Could you write out the records again from the start through the line containing "family: Juncaceae", renaming "collectors" to "collected by" and leaving everything else in those lines unchanged?
● ● ● ● ●
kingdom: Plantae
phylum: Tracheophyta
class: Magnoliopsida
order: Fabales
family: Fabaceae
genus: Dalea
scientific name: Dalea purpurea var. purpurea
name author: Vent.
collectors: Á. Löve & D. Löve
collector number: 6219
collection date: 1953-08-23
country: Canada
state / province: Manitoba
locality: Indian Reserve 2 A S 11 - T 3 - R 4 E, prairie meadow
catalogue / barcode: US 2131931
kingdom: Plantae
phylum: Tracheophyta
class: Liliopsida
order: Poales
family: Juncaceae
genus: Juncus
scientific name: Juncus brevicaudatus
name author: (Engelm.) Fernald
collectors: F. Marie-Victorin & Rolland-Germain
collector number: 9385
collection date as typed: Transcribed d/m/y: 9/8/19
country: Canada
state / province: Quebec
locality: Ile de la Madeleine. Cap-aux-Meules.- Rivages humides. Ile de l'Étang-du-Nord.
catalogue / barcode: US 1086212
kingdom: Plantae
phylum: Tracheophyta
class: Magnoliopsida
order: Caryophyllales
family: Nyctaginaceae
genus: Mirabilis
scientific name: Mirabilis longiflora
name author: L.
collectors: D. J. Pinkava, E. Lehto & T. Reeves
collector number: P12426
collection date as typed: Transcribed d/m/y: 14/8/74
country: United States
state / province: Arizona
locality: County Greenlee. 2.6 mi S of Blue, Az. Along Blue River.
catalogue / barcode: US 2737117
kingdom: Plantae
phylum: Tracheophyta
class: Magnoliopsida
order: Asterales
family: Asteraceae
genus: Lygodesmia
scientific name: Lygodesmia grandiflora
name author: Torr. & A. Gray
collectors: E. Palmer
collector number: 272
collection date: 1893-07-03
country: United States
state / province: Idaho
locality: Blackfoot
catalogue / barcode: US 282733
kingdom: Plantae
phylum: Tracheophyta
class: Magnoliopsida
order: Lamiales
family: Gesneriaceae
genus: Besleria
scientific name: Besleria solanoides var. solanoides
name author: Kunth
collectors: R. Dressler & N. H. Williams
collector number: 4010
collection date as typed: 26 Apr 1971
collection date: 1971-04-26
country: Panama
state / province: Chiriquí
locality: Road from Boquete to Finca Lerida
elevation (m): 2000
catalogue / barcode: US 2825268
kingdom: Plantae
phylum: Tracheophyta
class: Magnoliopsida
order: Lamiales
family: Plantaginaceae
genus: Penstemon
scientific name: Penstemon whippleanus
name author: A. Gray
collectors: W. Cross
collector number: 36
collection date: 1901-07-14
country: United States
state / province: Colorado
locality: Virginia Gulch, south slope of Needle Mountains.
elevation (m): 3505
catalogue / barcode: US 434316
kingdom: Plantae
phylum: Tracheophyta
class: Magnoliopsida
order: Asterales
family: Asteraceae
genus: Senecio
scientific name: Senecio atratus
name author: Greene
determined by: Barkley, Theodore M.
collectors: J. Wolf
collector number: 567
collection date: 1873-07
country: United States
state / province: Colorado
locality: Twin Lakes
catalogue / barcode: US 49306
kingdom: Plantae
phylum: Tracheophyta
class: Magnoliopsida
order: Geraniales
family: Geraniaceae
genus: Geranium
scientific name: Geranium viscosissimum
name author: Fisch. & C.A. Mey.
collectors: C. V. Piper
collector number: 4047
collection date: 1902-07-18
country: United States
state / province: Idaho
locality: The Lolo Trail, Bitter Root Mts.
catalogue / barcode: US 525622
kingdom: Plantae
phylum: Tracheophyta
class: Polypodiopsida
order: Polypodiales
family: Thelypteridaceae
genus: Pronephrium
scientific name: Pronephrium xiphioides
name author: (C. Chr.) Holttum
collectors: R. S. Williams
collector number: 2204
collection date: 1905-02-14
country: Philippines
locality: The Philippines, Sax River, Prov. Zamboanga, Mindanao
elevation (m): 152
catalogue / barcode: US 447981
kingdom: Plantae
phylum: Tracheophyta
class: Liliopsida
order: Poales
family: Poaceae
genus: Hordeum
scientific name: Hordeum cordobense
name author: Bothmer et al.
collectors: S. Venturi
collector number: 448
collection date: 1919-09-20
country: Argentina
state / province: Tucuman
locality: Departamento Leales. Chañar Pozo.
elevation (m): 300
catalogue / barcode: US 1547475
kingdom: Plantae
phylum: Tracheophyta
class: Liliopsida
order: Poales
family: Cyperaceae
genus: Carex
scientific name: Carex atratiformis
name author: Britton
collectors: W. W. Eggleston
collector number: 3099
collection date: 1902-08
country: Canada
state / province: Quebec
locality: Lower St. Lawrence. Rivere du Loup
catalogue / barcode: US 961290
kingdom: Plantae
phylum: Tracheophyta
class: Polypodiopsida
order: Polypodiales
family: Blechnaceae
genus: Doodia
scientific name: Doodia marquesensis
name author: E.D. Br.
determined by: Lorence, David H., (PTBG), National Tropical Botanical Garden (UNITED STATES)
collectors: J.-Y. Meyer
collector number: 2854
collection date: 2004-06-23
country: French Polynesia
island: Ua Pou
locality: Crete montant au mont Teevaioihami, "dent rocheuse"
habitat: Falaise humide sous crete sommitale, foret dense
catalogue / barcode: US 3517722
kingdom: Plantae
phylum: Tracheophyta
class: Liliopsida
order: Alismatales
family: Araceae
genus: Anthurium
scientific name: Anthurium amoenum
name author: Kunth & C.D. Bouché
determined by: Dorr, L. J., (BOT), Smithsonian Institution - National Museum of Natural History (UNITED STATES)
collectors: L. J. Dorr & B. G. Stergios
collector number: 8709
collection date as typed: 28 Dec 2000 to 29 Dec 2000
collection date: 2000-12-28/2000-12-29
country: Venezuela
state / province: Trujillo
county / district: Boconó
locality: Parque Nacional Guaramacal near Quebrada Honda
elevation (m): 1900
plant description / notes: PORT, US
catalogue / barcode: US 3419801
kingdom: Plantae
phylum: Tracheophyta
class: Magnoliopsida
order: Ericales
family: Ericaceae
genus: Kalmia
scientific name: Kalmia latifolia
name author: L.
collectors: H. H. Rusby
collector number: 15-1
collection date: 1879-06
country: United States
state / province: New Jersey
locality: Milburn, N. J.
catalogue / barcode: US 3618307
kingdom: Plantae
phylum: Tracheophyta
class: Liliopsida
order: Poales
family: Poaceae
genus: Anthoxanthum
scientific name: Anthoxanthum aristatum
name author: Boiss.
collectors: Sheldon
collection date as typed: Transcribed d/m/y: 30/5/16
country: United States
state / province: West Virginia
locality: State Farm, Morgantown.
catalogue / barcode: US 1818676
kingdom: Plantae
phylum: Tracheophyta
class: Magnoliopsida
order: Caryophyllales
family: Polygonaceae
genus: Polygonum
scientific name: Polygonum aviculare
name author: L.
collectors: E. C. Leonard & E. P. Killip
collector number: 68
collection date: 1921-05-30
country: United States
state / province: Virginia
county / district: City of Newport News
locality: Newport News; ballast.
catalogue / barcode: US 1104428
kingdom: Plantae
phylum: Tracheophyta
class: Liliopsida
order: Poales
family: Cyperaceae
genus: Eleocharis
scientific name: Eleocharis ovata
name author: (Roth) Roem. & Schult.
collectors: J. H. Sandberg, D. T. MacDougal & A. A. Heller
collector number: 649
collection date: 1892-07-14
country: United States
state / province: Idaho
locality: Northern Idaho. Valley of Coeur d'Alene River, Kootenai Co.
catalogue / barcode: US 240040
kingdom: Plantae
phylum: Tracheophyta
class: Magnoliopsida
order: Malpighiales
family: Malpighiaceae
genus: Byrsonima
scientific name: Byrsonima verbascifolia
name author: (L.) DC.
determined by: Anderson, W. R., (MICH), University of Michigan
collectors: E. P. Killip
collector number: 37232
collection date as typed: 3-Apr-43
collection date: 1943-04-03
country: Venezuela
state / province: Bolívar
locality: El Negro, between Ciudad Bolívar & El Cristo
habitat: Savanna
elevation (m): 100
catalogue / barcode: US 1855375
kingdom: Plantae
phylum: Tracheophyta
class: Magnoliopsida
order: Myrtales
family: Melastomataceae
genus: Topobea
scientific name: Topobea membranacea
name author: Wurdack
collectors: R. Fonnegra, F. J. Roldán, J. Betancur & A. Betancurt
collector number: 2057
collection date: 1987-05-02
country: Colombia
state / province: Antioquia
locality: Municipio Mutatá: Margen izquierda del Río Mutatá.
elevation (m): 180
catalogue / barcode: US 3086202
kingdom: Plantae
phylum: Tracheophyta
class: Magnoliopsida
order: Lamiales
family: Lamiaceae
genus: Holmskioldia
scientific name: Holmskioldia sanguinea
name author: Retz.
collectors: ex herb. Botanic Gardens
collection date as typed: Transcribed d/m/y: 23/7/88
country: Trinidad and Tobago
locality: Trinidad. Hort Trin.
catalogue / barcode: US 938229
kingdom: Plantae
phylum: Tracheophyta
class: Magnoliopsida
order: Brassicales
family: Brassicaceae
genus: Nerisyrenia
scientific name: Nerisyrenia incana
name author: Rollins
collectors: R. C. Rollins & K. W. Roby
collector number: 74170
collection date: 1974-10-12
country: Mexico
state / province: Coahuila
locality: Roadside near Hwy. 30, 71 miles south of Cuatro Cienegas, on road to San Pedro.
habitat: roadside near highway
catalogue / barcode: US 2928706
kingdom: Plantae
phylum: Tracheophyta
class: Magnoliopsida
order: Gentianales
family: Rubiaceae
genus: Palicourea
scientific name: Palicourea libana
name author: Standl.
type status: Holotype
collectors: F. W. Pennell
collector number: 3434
● ● ● ● ●
● Reply:
kingdom: Plantae
phylum: Tracheophyta
class: Magnoliopsida
order: Fabales
family: Fabaceae
genus: Dalea
scientific name: Dalea purpurea var. purpurea
name author: Vent.
collected by: Á. Löve & D. Löve
collector number: 6219
collection date: 1953-08-23
country: Canada
state / province: Manitoba
locality: Indian Reserve 2 A S 11 - T 3 - R 4 E, prairie meadow
catalogue / barcode: US 2131931
kingdom: Plantae
phylum: Tracheophyta
class: Liliopsida
order: Poales
family: Juncaceae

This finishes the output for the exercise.